In the summer of 1912, “the big blow fell in the form of the burning of the (Loomis & Hart) factory… Fortunately, it burned at night. It went like a pile of excelsior and I tremble to think what the result would have been – in the way of human life – if the fire had come in the day time when crowded with employees.” Both Mr. Loomis and Mr. Arnold were now in their seventies, and retired after getting the affairs of the business back in order. Mr. Arnold then set sail on an around-the-world cruise.

It was said that Orphia took such good care of Henry all through the 23 years of their married life that when she died suddenly in the fall of 1924 he was left temporarily helpless. "They never had any children - afraid of the experiment I always thought," his brother wrote. So again there were two bachelors in the big house.

Some time after Orphia's death, J.T. Arnold passed out a characteristic bit of advice, saying, "Henry, you are too young to live out the rest of your life as a widower. You ought to get married again. Now don't go and pick out any broken down old widow. Select a healthy young woman and raise a family." Henry agreed in almost the same words he had used years before when marrying one of the Snodgrass girls was suggested and, in a short time, married his secretary, Clarice. Betty is the family they were to raise.
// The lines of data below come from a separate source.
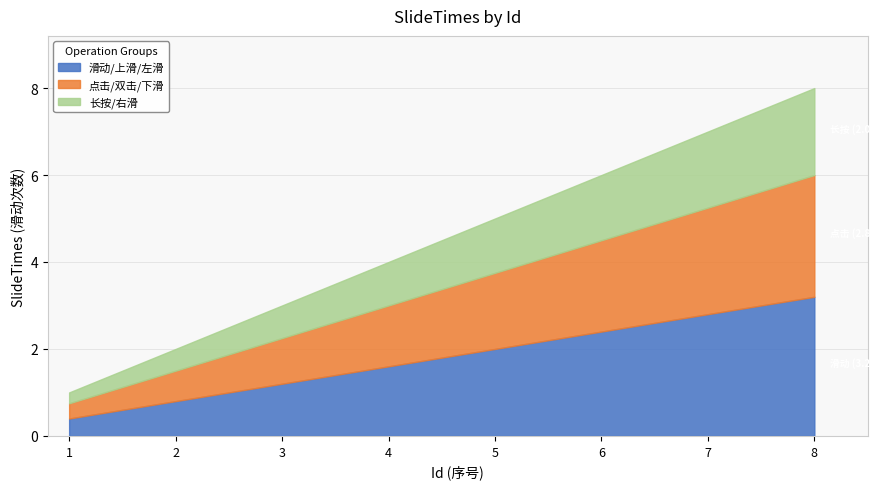

Which label corresponds to the smallest value in the chart?

1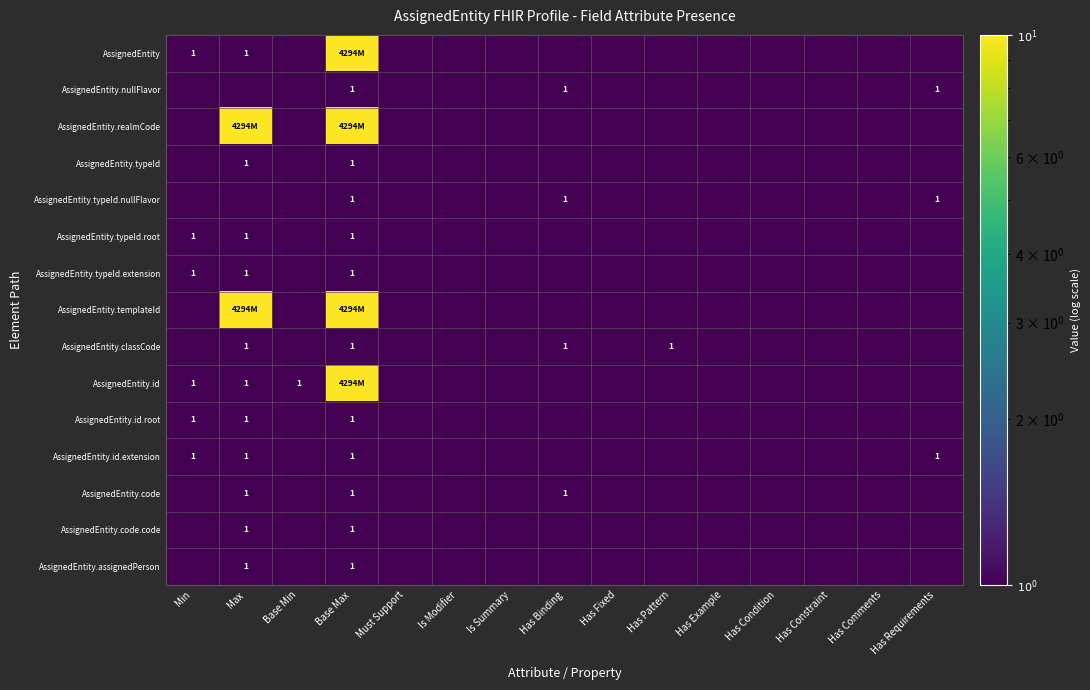

What is the total value across all series at Has Requirements?

3.0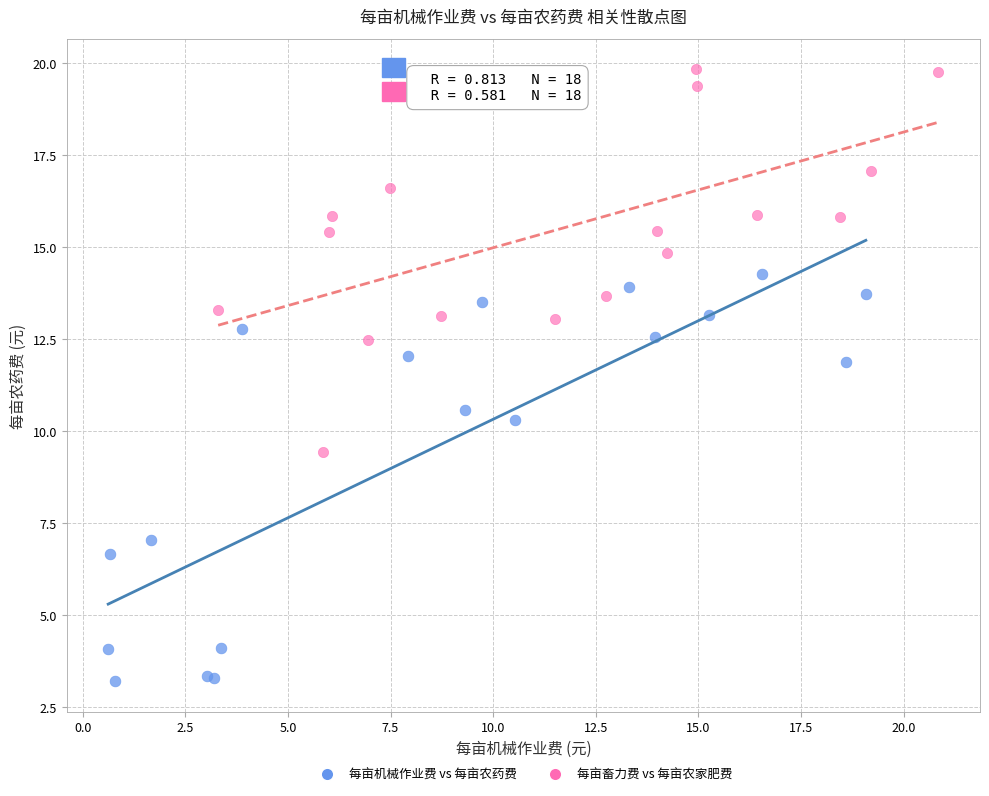

What are all the series names shown in the legend?

每亩机械作业费 vs 每亩农药费, 每亩畜力费 vs 每亩农家肥费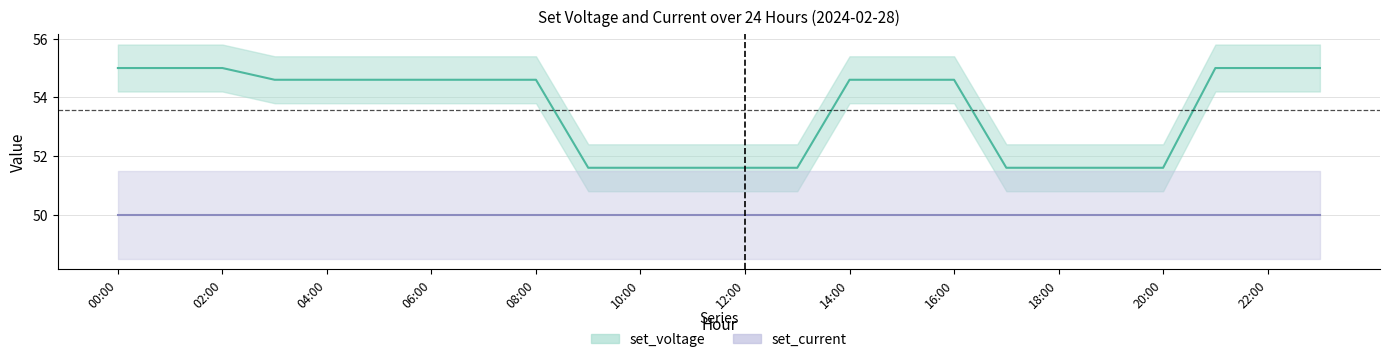

List the labels in order of value, largest first.

00:00, 01:00, 02:00, 21:00, 22:00, 23:00, 03:00, 04:00, 05:00, 06:00, 07:00, 08:00, 14:00, 15:00, 16:00, 09:00, 10:00, 11:00, 12:00, 13:00, 17:00, 18:00, 19:00, 20:00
J.T. Arnold passed away at his East Terrace home on March 26, 1934, just a few days short of his 90th birthday. His obituary said, “His life was given to his home and his business. He was generous and charitable to those who came to him for counsel and aid, instilling into the employees of his plant thrift and economy.”

One son, Capt. Robert J. Arnold, was in the U.S. Army. James S. Arnold moved up North. Henry Craig Arnold, who rose to treasurer of the Tennessee Furniture Corporation, lived at the family home until the early 1950s - not long before the end came.

The house that Henry Arnold built at 625 Prospect St. (Boynton Terrace) for his first bride was occupied by Mrs. Florence Connally for many years. Later, it was divided into four apartments.